-- Source extract --
******************************

The 2021 hard red winter (HRW) wheat crop has been described as one of climactic extremes. Depending on geographic location, this included record hot or cold temperatures and record or near-record drought conditions, especially during the final stages of crop development. These conditions significantly affected not only crop characteristics and quality, but they also resulted in significant yield reductions across several production areas.
However, the diversity in the 2021 HRW crop will deliver value and opportunity to a wide range of customers in the United States and worldwide.
As was the case last production year, high-yielding areas produced lower wheat and flour proteins but still exhibited good milling and end-use product characteristics.
Even though mixing times, tolerances, and other predictive indicator tests were shorter than last year, they are longer than the five-year averages.
According to the U.S. Wheat Associates final HRW wheat harvest report, the crop averaged a Grade No. 1 milling quality at 60.3 pounds and 11.9% protein, vs. the 2020 crop at 61.7 pounds and 11.9% protein.
The loaf volumes achieved indicate there is adequate protein quality to make quality bread, exceeding the accepted industry standards for loaf volume. This crop meets or exceeds typical HRW contract specifications and should provide value to the customer.
Overall, the 2021 crop has good milling and baking characteristics and will provide customers with a very good range of quality and value.
The 2021 HRW planted acres did reflect a recovery of those at or near historic 100-year lows seen last year. However, much like last year, too much or too little moisture, hot or cold temperatures, and/or exceptional drought throughout the growing season, defined the entire 2021 crop from the Great Plains through the Pacific Northwest.

******************************

-- Data records --

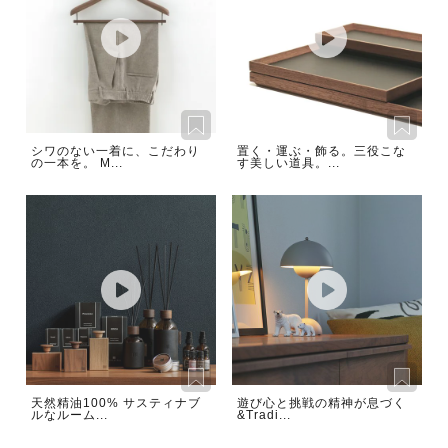
シワのない一着に、こだわり
置く・運ぶ・飾る。三役こな
の一本を。 M...
す美しい道具。...
天然精油100% サスティナブ
遊び心と挑戦の精神が息づく
ルなルーム...
&Tradi...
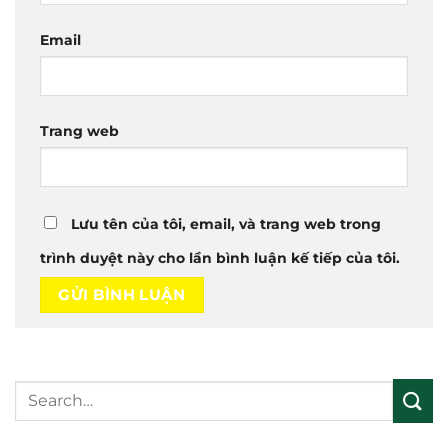
Email
Trang web
Lưu tên của tôi, email, và trang web trong
trình duyệt này cho lần bình luận kế tiếp của tôi.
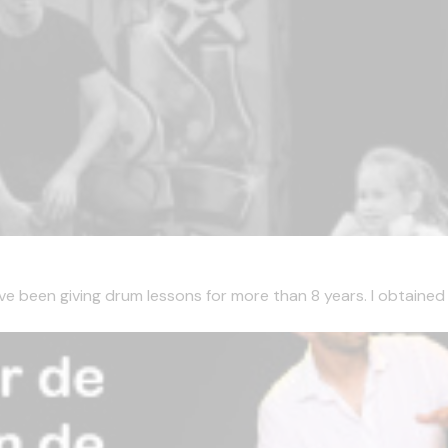
ve been giving drum lessons for more than 8 years. I obtained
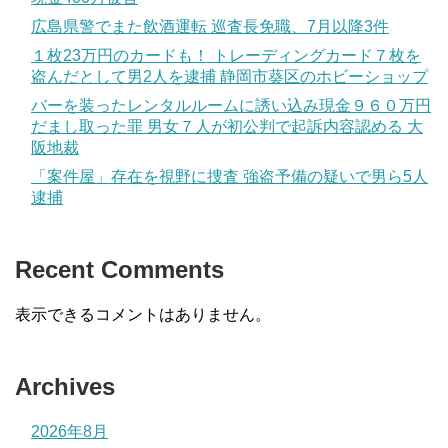
広島県警でまた飲酒運転 巡査長免職、7月以降3件
１枚23万円のカードも！ トレーディングカード７枚を
盗んだとして男2人を逮捕 静岡市葵区のホビーショップ
バーを装ったレンタルルームに誘い込み現金９６０万円
だまし取った罪 男女７人が初公判で起訴内容認める 大
阪地裁
「案件屋」存在を視野に捜査 強盗予備の疑いで男ら5人
逮捕
Recent Comments
表示できるコメントはありません。
Archives
2026年8月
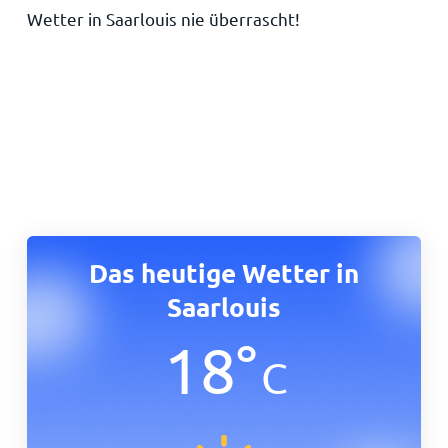
Wetter in Saarlouis nie überrascht!
Das heutige Wetter in
Saarlouis
18
°
C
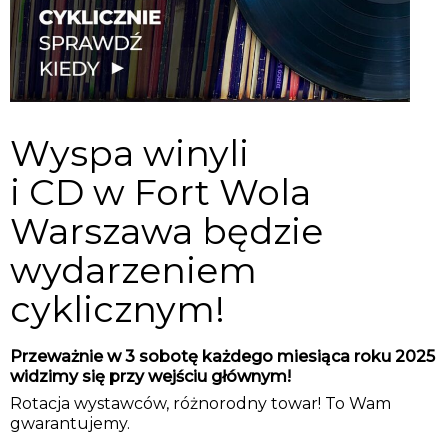
Wyspa winyli
i CD w Fort Wola
Warszawa będzie
wydarzeniem
cyklicznym!
Przeważnie w 3 sobotę każdego miesiąca roku 2025
widzimy się przy wejściu głównym!
Rotacja wystawców, różnorodny towar! To Wam
gwarantujemy.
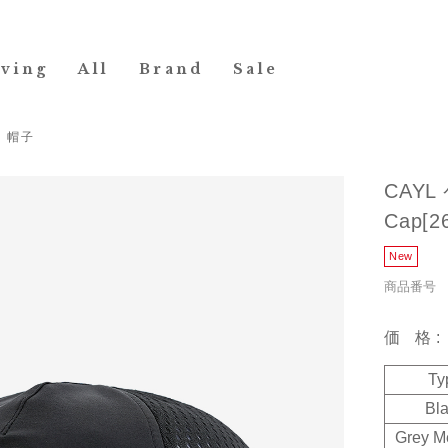
iving
All
Brand
Sale
>
帽子
CAYL 
Cap[2
商品番号 19
価格
Ty
Bl
Grey M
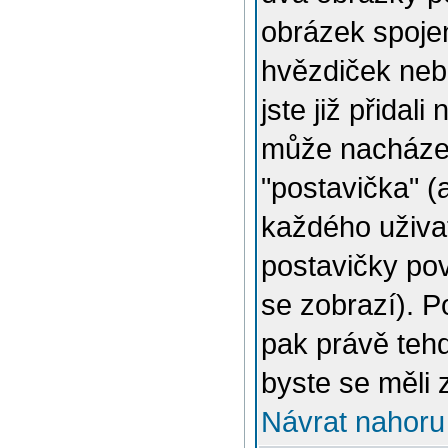
obrázek spojen
hvězdiček nebo
jste již přidal
může nacházet
"postavička" (
každého uživat
postavičky pov
se zobrazí). 
pak právě tehd
byste se měli 
Návrat nahoru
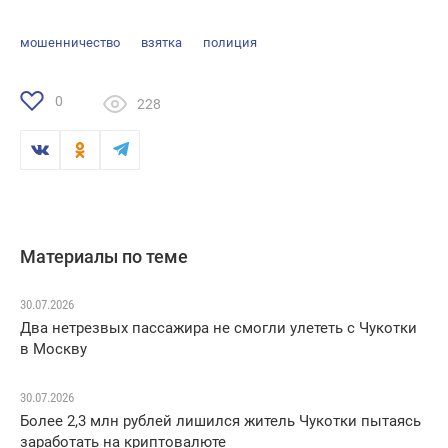
мошенничество
взятка
полиция
0
228
Материалы по теме
30.07.2026
Два нетрезвых пассажира не смогли улететь с Чукотки
в Москву
30.07.2026
Более 2,3 млн рублей лишился житель Чукотки пытаясь
заработать на криптовалюте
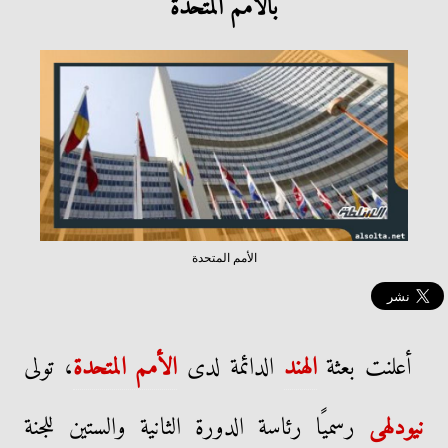
بالأمم المتحدة
الأمم المتحدة
أعلنت بعثة
الهند
الدائمة لدى
الأمم المتحدة
، تولى
نيودلهى
رسميًا رئاسة الدورة الثانية والستين للجنة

******************************

Using the hard red winter wheat summary, answer yes or no for each statement and quote the words from the summary that decide it: (a) the 2021 crop averaged 11.9% protein; (b) mixing times in 2021 were longer than last year; (c) 2021 planted acres were at historic 100-year lows. The listing plays no part in this exercise.

-- Solution for this exercise --
(a) Yes: "the crop averaged a Grade No. 1 milling quality at 60.3 pounds and 11.9% protein"
(b) No: "mixing times, tolerances, and other predictive indicator tests were shorter than last year"
(c) No: "The 2021 HRW planted acres did reflect a recovery of those at or near historic 100-year lows seen last year."